El modelo ferroviario integrado 5F propuesto por AIMAS apunta en la misma dirección: un corredor multimodal más largo diseñado para diversificarse más allá del agente de sostén hacia la agricultura, la minería y el tráfico de contenedores.

La infraestructura construida en torno a un solo producto básico sigue atada al ciclo de producción de ese producto. La infraestructura diseñada como una plataforma de carga compartida puede servir a la agricultura, la minería, la manufactura, los contenedores, la petroquímica y el comercio internacional mucho después de que la carga original haya cambiado.

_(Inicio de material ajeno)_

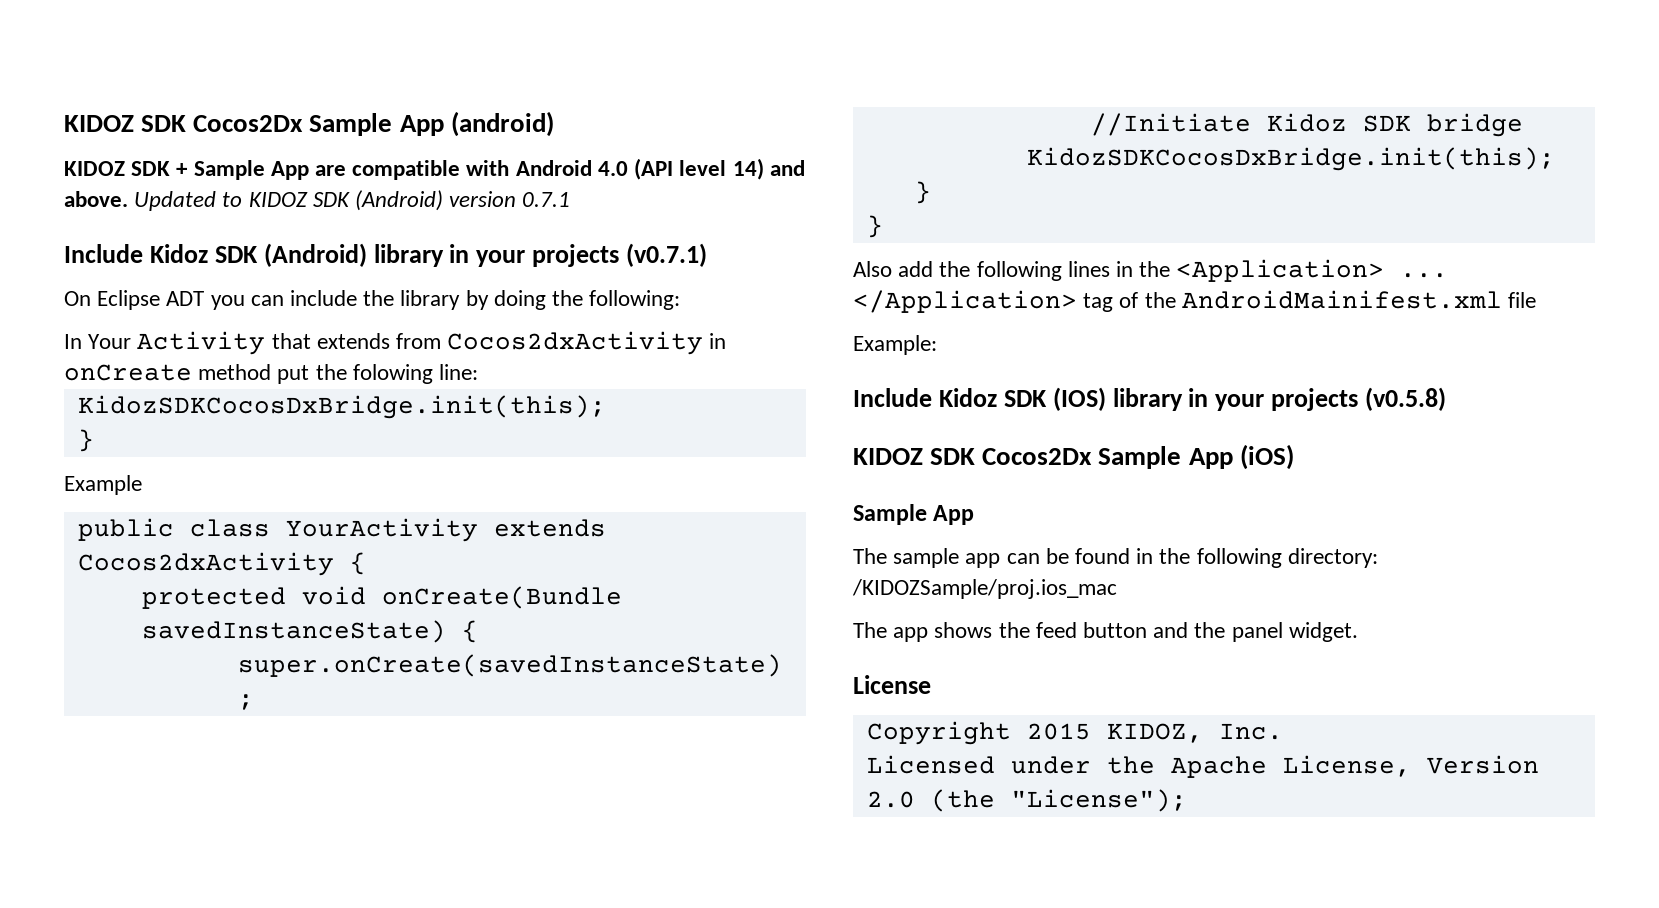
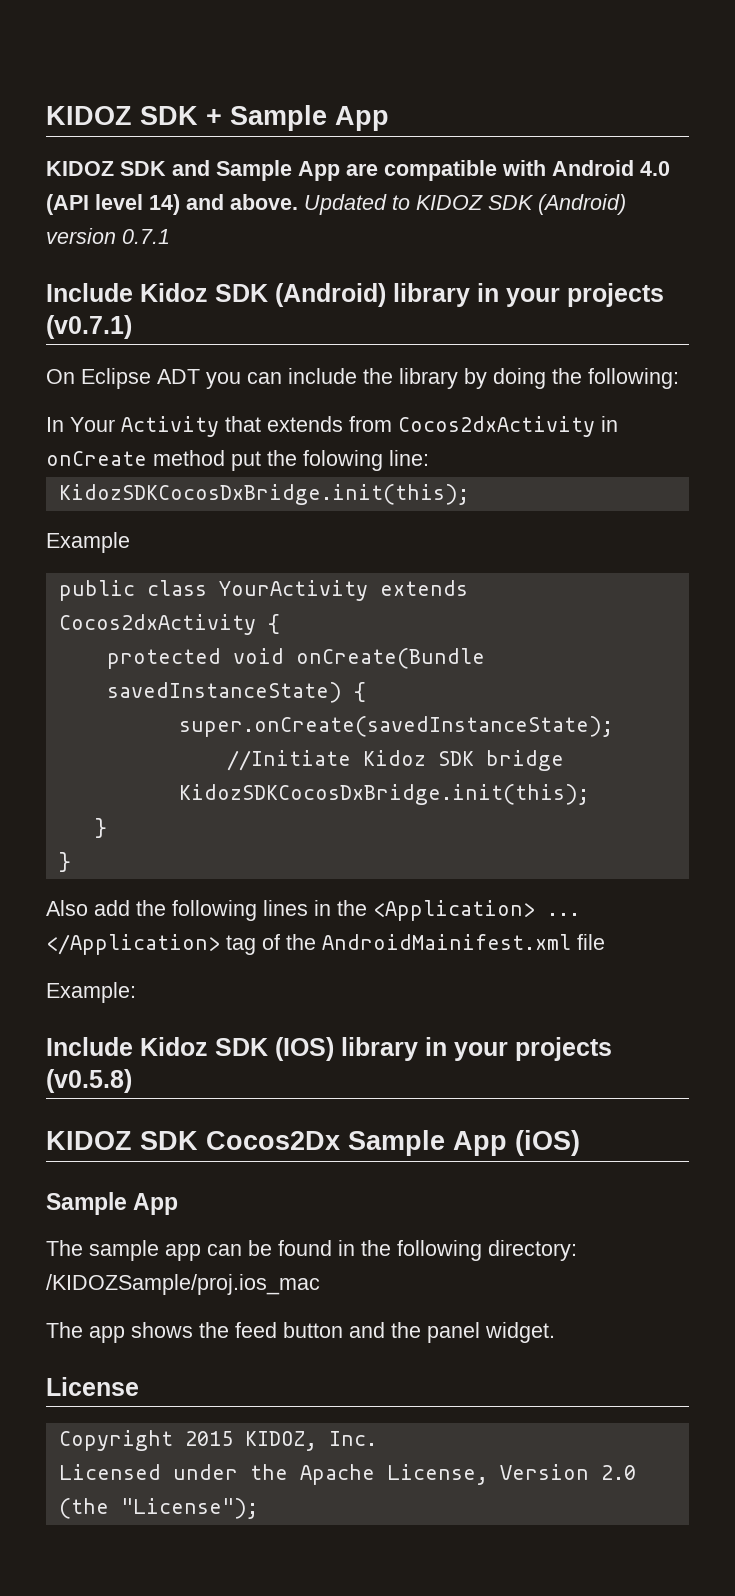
[64,111,554,137] [64,161,189,176] KIDOZ SDK Cocos2Dx Sample App (android) // KIDOZ SDK + -> [46,105,389,131] [46,160,210,176] KIDOZ SDK + Sample App // KIDOZ SDK and
[77,429,94,452] // } -> (469, 494) none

Los recientes cambios regulatorios de Argentina también podrían apoyar esta transformación. El Decreto 748/2026 amplió la definición de construcción ferroviaria del régimen de inversión RIGI para incluir la renovación, reposición, transformación y desarrollo de infraestructura existente, junto con nodos logísticos asociados, puertos secos, centros de transferencia de carga y patios ferroviarios. El decreto no garantiza que se construya algún ferrocarril en particular, pero potencialmente mejora el marco para la inversión privada en infraestructuras cuyo valor va más allá de un solo proyecto.

Aquí es donde Vaca Muerta se convierte en algo más que una historia energética. El ferrocarril, los puertos, el transporte marítimo de cabotaje y las conexiones transandinas no tienen por qué verse como soluciones en competencia; pueden convertirse en componentes de un único sistema logístico. La oportunidad, por lo tanto, no es simplemente construir una mejor cadena de suministro para Vaca Muerta, sino usar su excepcional demanda de carga como la justificación económica inicial de una infraestructura que sirva a la economía en su conjunto.

La industria del esquisto puede haber proporcionado lo que a muchas propuestas de infraestructura les había faltado durante décadas: una carga ancla. La pregunta ahora es si Argentina puede convertir esa carga en una red. Si lo logra, el legado más duradero de Vaca Muerta podría no ser el petróleo ni el gas, sino la infraestructura de carga que finalmente conecte las regiones productivas de Argentina con sus puertas de entrada al Atlántico y al Pacífico.

La pregunta más interesante no es cuánta arena moverá Argentina hacia 2028, sino qué transportarán estos corredores después.